Customs has warned that those who attempt to circumvent Customs controls at international airports and mail centres and try to smuggle weapons and firearms equipment into Australia will be caught and will face heavy penalties.

Customs Regional Director WA Paul O'Connor said weaponry items are considered restricted imports under Customs regulations. "Restricted items can only be brought into the country if an application has been made prior to their importation. They are also subject to approval by the Minister for Justice and Customs," he said.

Mr O'Connor was commenting following four recent cases in Perth in which the courts had imposed fines on import offenders.

In the first case, heard in Perth Magistrates Court, a man received total fines and costs of $2,600 after admitting importing a prohibited import and making a false statement to Customs officers. The man, an Australian citizen, arrived at Perth Airport from Indonesia in September last year. During an examination of his and his brother's baggage, parts for soft air firearms were located. The court heard that the man told Customs he had broken down the firearms to avoid detection.

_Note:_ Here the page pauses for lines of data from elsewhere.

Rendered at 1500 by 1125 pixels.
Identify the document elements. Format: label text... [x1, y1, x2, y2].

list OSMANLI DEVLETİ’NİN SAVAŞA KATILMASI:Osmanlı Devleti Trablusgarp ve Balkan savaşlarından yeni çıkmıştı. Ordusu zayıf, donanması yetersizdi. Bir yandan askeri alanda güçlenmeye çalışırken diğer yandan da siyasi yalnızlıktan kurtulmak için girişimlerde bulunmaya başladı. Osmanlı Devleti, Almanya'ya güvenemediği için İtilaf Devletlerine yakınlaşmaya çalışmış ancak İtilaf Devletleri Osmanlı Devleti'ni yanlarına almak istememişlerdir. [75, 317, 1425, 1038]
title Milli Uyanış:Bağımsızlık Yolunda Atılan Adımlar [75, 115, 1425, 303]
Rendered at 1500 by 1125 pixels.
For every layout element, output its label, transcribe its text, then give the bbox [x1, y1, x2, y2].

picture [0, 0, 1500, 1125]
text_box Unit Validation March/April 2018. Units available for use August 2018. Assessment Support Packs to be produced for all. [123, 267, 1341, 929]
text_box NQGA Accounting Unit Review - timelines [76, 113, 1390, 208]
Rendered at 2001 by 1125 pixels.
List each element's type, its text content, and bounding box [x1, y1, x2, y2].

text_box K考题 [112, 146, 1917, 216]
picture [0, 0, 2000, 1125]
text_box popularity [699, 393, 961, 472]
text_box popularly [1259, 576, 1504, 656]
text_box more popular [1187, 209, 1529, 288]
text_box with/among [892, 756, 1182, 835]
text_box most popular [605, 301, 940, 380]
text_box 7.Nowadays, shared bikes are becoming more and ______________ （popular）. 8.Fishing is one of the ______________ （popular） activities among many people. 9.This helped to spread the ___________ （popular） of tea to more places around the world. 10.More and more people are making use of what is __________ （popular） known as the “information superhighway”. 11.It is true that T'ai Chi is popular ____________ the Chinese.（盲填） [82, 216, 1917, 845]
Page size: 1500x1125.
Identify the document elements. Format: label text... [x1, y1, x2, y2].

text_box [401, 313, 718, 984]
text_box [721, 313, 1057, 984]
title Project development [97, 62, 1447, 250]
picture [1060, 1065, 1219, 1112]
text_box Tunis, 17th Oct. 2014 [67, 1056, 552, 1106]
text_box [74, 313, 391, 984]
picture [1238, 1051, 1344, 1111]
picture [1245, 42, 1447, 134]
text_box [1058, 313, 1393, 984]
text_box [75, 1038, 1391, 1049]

In a second case at Perth Magistrates Court, a man admitted importing a prohibited import and making a false statement and received total fines and costs of $2,300. Last November, Customs examined nine packages addressed to the man. The packages were found to contain 15 military style firearms magazines and assorted New Zealand Defence Force military goods including a helmet, a claymore mine test kit and a stock for a "Steyr" rifle.

At Perth Court of Petty Sessions, a man admitted importing a prohibited import and received a fine and costs of $1,600. The court heard that, while on holiday in the UK in August 2004, the man bought an air-rifle and a tin of .556 mm calibre air-rifle ammunition. He disassembled the air-rifle and placed it and the tin of ammunition into a parcel, along with some other items, and posted the package to his Australian address. The items were discovered when Customs officers examined the parcel.

In the fourth case, a firearms dealer was found guilty on five charges relating to importing a prohibited import, exporting a prohibited export and making false declarations. An application under S19B Crimes Act for the dealer to be discharged without conviction upon giving a $10,000 security and being of good behaviour for two years was granted. The dealer was ordered to pay $5,000 costs.